La Organización Mundial de la Salud ha calificado la lepra de “enfermedad olvidada”. El dinero que podría destinarse a proveer de recursos al hospital, a encontrar una vacuna, a iniciar programas para erradicar el estigma que conlleva padecer la enfermedad y ayudar a rehabilitar a los dos millones de enfermos de lepra que hay en el mundo se está canalizando hacia otras cosas.
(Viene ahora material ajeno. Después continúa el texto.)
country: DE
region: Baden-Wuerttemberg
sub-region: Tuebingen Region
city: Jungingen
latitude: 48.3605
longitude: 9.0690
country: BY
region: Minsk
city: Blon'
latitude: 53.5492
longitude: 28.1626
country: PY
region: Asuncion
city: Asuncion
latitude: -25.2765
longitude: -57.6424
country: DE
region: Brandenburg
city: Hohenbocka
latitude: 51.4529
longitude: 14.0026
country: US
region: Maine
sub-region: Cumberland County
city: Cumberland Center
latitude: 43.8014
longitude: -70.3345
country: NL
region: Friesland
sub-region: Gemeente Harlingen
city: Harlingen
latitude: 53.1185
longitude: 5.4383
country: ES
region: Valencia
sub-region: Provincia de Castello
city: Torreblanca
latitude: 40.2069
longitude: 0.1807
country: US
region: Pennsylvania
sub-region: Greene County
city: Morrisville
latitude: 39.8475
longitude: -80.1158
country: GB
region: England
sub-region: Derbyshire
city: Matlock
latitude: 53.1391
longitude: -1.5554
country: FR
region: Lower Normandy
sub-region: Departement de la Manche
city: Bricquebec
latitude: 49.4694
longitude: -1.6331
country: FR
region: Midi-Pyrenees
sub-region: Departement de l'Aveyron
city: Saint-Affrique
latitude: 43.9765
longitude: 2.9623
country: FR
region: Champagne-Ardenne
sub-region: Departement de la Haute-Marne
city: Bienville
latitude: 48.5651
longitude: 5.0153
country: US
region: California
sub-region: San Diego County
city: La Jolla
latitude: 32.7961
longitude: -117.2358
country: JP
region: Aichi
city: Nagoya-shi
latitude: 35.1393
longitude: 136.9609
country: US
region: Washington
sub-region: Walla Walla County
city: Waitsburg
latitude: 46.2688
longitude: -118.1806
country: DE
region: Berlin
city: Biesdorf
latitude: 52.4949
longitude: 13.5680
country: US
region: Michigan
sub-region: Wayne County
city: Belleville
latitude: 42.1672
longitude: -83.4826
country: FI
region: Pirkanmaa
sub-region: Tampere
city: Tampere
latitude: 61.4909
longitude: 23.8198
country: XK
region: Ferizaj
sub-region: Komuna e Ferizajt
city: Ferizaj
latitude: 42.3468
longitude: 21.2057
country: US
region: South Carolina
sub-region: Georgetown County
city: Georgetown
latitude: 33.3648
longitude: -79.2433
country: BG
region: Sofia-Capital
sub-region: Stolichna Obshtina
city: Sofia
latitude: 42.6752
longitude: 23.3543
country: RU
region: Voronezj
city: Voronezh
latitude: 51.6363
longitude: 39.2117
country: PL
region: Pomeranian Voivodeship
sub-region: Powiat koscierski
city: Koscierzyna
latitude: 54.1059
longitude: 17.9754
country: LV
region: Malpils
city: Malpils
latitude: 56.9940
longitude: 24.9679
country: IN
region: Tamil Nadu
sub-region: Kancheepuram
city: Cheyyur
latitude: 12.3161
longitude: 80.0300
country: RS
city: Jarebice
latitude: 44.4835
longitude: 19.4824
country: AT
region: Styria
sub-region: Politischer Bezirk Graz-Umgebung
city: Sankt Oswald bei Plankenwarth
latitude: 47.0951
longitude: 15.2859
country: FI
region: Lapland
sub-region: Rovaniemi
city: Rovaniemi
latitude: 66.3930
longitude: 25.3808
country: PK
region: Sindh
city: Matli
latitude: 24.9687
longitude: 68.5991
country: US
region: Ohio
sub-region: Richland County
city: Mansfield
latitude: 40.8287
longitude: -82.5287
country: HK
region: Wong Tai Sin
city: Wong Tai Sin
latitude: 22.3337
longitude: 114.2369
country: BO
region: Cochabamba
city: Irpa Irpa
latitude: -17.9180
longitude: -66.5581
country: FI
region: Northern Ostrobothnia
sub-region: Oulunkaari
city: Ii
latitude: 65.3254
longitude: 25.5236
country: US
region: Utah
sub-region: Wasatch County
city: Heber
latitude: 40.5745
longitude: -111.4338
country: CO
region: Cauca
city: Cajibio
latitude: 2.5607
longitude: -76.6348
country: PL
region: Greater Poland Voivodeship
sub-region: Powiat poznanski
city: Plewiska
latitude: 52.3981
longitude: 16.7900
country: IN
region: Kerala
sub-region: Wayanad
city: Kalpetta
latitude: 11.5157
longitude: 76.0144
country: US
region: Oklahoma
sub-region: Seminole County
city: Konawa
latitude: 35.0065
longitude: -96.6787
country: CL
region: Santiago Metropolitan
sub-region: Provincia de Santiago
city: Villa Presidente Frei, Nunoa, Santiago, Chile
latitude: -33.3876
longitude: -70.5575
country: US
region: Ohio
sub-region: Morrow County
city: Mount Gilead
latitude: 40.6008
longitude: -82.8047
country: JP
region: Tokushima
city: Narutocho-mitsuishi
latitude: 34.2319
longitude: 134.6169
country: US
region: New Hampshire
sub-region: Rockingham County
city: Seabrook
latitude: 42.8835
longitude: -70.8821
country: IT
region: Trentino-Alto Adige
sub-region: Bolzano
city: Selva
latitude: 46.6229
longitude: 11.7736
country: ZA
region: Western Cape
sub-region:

El cáncer tiene a Bill Gates, el SIDA tiene a Bono y los huérfanos tienen a Angelina Jolie y Madonna llevándoselos por las buenas como si fuesen bolsos a la venta en un mostrador. La lepra no tiene a ningún famoso que dé un paso al frente. Es la OMS la que tiene la decisión final en cuanto a diseñar un plan para erradicar la lepra, con la autodiagnosis y el tratamiento multifármaco como objetivos prioritarios. La última enfermedad grave que la ciencia ha conseguido erradicar es la viruela, y de eso hace 30 años. Librar al mundo de la lepra sería un gran tanto que se apuntaría una organización que lleva demasiado tiempo ganduleando más que un camionero francés. Existe entre los expertos una sensación de urgencia, la convicción de que ahora es el momento de actuar, antes de que la enfermedad mute o consiga hacerse resistente al tratamiento multifármaco. “La lepra es un misterio, siempre lo ha sido”, me contestó con una sonrisa el doctor Krishna cuando le pregunté si creía que llegaría a ver el fin de esta enfermedad. “No sé si veré el fin de la lepra antes de que llegue mi hora. Quizá mis hijos sí que lo vean”.